Making Pro Formas Pencil by ‘Going Industrial’

Architect Aksel Solberg on why it pays to be innovative today.

Aksel Solberg
Aksel Solberg

Today’s high construction and capital costs are forcing some multifamily developers to stay on the sidelines—especially those focused on midrise buildings in secondary and tertiary markets where pushing rents higher is less viable.

But companies that specialize in “industrialized” approaches to construction and the supply chain are urging developers to take a second look at the traditional calculus. They say more project pro formas can be made to pencil thanks to the huge savings that more efficient approaches to procurement and construction can yield in areas like concrete, insurance and construction-loan interest rates.

Multifamily developers in Arizona and Nevada, as well as national chain drugstores, QSRs and retail banks, are now using industrialized construction methods to make their costs and construction schedules more predictable, according to Jason Steele, president, CEO and cofounder of specialty firm Industrialized Construction Solutions.
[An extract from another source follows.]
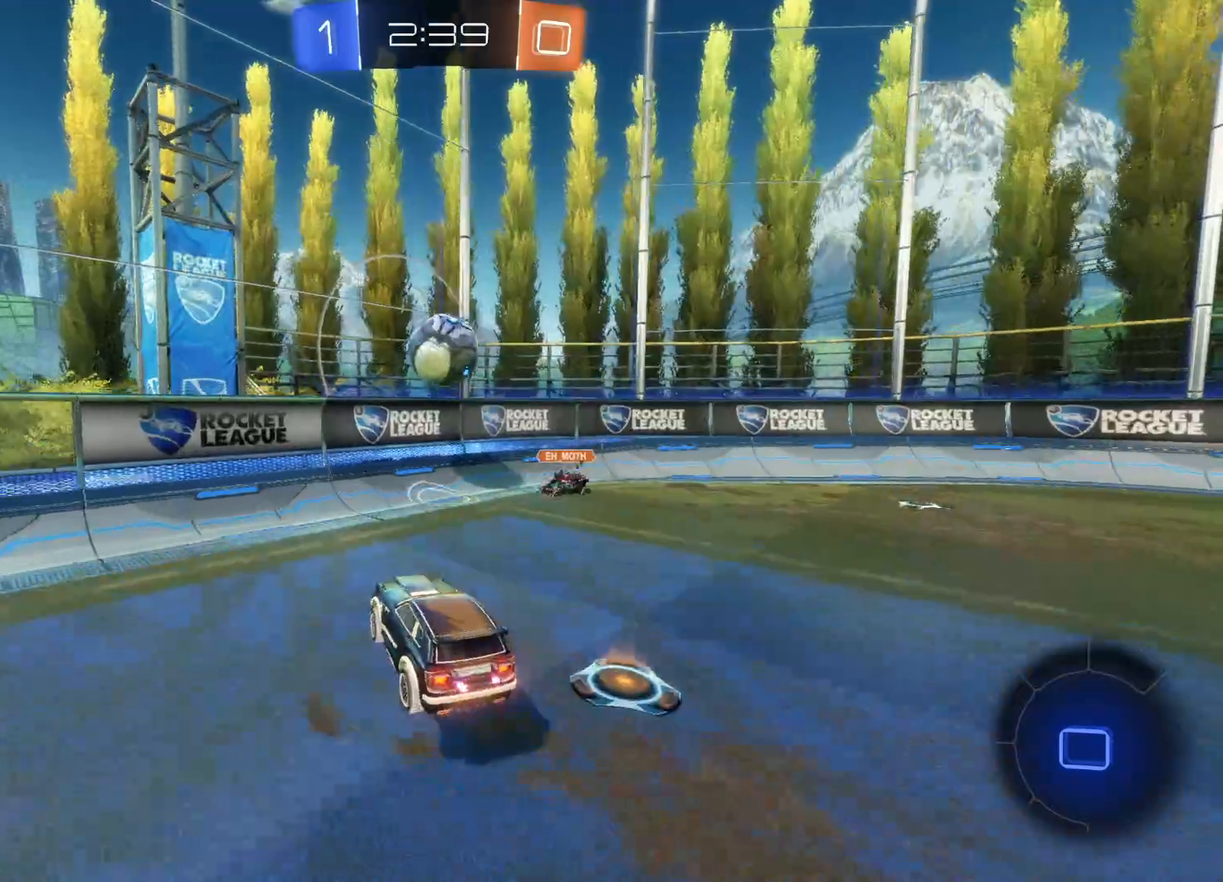
{"buttons": ["CIRCLE", "R2"], "left_stick": "right", "right_stick": "center", "events": [[100, "left_stick", "right"], [250, "CIRCLE", "up"], [250, "CROSS", "up"], [500, "CIRCLE", "down"]]}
The respected National Renewable Energy Laboratory also points to “the potential for increased energy efficiency and decarbonization” that can result from using industrialized methods.

How does it work?

Imagine a smaller multifamily developer executing a midrise project in a secondary market. The traditional path would be to shoulder the high cost of a concrete-and-steel podium and then top that podium with wood stick framing. But in this case, the developer teams with a specialist company like ICS, which acts as the structural engineer and procures/provides prefabricated components for the core and shell—steel studs that can be snapped together on site like LEGOs, and possibly precut drywall as well.

Steel studs mean that the developer no longer needs to build an expensive, concrete-and-steel podium. Not having to cut drywall and wooden studs on site saves a significant amount of time and material waste. And because those prefab steel studs are classified as noncombustible, the project’s insurance premiums are a fraction of those associated with conventional stick-framed construction.

When it comes to construction loan interest rates, Steele says, the accelerated schedules made possible by this approach can save up to $40,000 for every $1 million financed in carry costs alone. On large industrialized projects leveraging panelized structures made of light-gauge steel, the initial risk insurance savings can reach seven figures. Build-to-hold developments often see additional returns throughout the life of the investment.

Not exactly ‘modular’

Industrialized construction typically involves the specialty firm purchasing raw-steel coils, converting them into studs at the factory and delivering them to the site for assembly and installation. But while prefabrication is involved, the methods referred to here are not exactly synonymous with modular construction. Industrialized construction also centers on the aggregated benefits of taking an upstream approach to the supply chain. That’s because the specialist company acts as the procurement hub, not only for precut or prefabricated core-and-shell components, but also, in some cases, for things like electrical panels, plumbing supplies and HVAC equipment.

There can be cascading benefits to the resulting schedule efficiencies. In an industrialized approach, the developer’s single procurement contact relies on strong relationships with suppliers of standardized equipment to source project components with shorter lead times and deliver and install them faster.

Need for precision

Naturally, there are some challenges here, too. Making these projects run smoothly requires an extraordinary amount of precision and close coordination by the entire AEC team. On an industrialized project, the master architect will start coordinating with a company like ICS from the outset, and with a much-higher level of detail than is standard. (Developers should look for firms that can bring to the table expertise in Design for Manufacturing & Assembly, or DFMA, methodology.) Getting the GC’s project manager involved at the design stage is another important best practice. Doing so can further speed up delivery and installation of items with long lead times, like a 600-amp electrical panel.

Competitive edge

In just about every multifamily market, staying ahead of the competition now requires offering popular-but-expensive amenities such as pocket parks, rooftop decks, fitness centers and communal lounges and workspaces. While these additions can justify higher rents, some of the strongest demand today is for attractive, lifestyle-oriented housing that falls a few clicks below “luxury.”

The savings from a properly executed industrialized project can be parlayed into such sought-after amenities. While this approach might not be a fit for every project, its potential benefits are still underappreciated in the industry, even as a growing number of architecture firms and tech companies focus on maximizing the efficiencies of industrialized methods. Especially in today’s environment, both large and small developers would do well to start a conversation with their AEC teams about the potential to “go industrial.”

Aksel Solberg, AIA, NCARB, head of the development design studio for HFA Architects + Engineers, has practiced architecture in commercial and multifamily real estate since 2007.